Blaine took the kids to church tonight, and I stayed home with sleeping Elliot. (Formerly sleeping. Now she’s ingesting dry cheerios at a rapid rate and looking thoroughly confused at the quiet house she woke up to.) I was cleaning up supper after they left, found a nasty dried out milk mess under the spoon jar on the counter and another mess of clay smeared on the bench and I had a fleeting thought.
Soon enough this will all be past.
These moments, when I cringe and head for a scraper to clean up the mess that at least one, likely more, child knew about, made, and failed to see the value in cleaning it up for themselves, will be past. And I’ll miss them.
I keep telling myself that anyway.
The messes amaze me. The laundry never ends. And yet I hear from mother after grandmother that these years fly so fast.
This morning, when I was facing a temper tantrum throwing Pierce three minutes after I got up because I wouldn’t let him have a piece of candy from his co-op Valentine’s party for breakfast, the moment didn’t seem so short. When he was still screaming half an hour later, I was nearly certain that this day would pass in absolute agony. When he started another tantrum this afternoon when everyone was getting their allotted candy for the day but he didn’t because of the morning’s fit, I stared at his little face and reminded myself. This too shall pass. This too shall pass. Everyone says it will.
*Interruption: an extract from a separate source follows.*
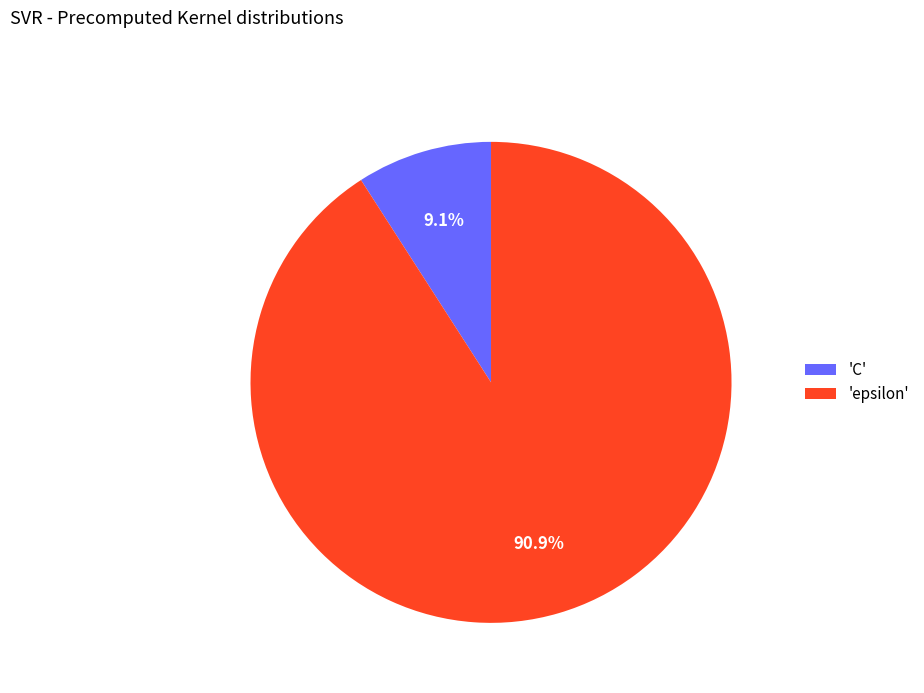

Is there any slice that represents more than half of the pie?

Yes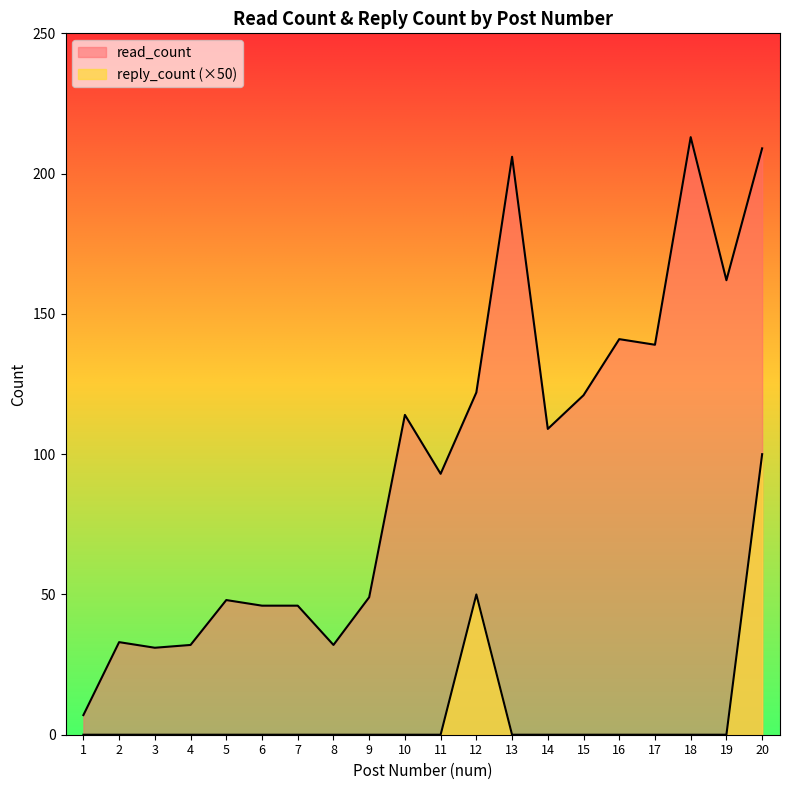

List the series in order of their overall mean, highest first.

read_count, reply_count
Not everyone has met Pierce, my stubborn, strong willed son, however. He’s bound and determined to prove them wrong.
And then. Sixth grade math is horrendous. Who makes this stuff up?! Why on earth does my dear word-loving daughter need to learn order of operations when I know no one who really writes things that way in every day life?! (I know. I know. I heard about it in college too. I hated it then too. FOIL. I got that one. About the time I learned First, Outer, Inner, Last, they moved on and it no longer applied. I’m still shaking my head in confusion 14 years later.) We spent an hour trying to figure out one order of operations problem a week ago. When I was helping Liberty with her math today, and most of this stuff totally makes sense to me, but today I had to ask her what to do with some term that I have yet to come across, cannot remember now, nor can I find it in the book at the moment. All the while I was attempting to cover my ignorance in a “tell me what you know so I can help you with what you don’t” attempt. (Cat’s out of the bag if she reads this, eh?) All of this went on while Eden tried, somewhat unsuccessfully, to diagram adverbs, Charlotte pestered and pestered for me to listen to her read, Sterling and Ruby slithered out of the room to go play because all they had left was a subject they needed me to do, and Ellie fussed because no one was paying her any attention and she has seventh child syndrome. And Pierce cried for the candy he couldn’t have.
Some moments cannot pass fast enough.
Some days are just like this. Who am I kidding? Some weeks are like this! I wish away these years, struggle with the hard stuff, shake my head at the agony of minutes passing in ridiculousness.
But it’s not ridiculousness. Tomorrow’s another day. Tomorrow holds hope for Pierce and that peanut butter cup he found so entirely worth getting himself into trouble over. Liberty’s math will be fresh and new and, we can hope, less confusing. Diagramming adverbs will be old news and so not a big deal.
In the meantime, I’ll cherish the quiet moments that give me a moment’s reprieve after a particularly rough day. That moment is now past, my family is home, and my dear youngest son is hollering from his perch on a certain white throne that he needs assistance.
Some days it’s merely survival. Knowledge that today will never return, for better or worse, spurs me on to try again.
Because, after all, the years are short. Someday I will no longer find messes unattended and wonder who on earth thought that was okay.
In the meantime, it’s time to wipe another backside, sweep up the cheerios, send the kids to bed …and hope that tomorrow holds simple fractions, decimals, or perhaps the FOIL concept. I can handle that.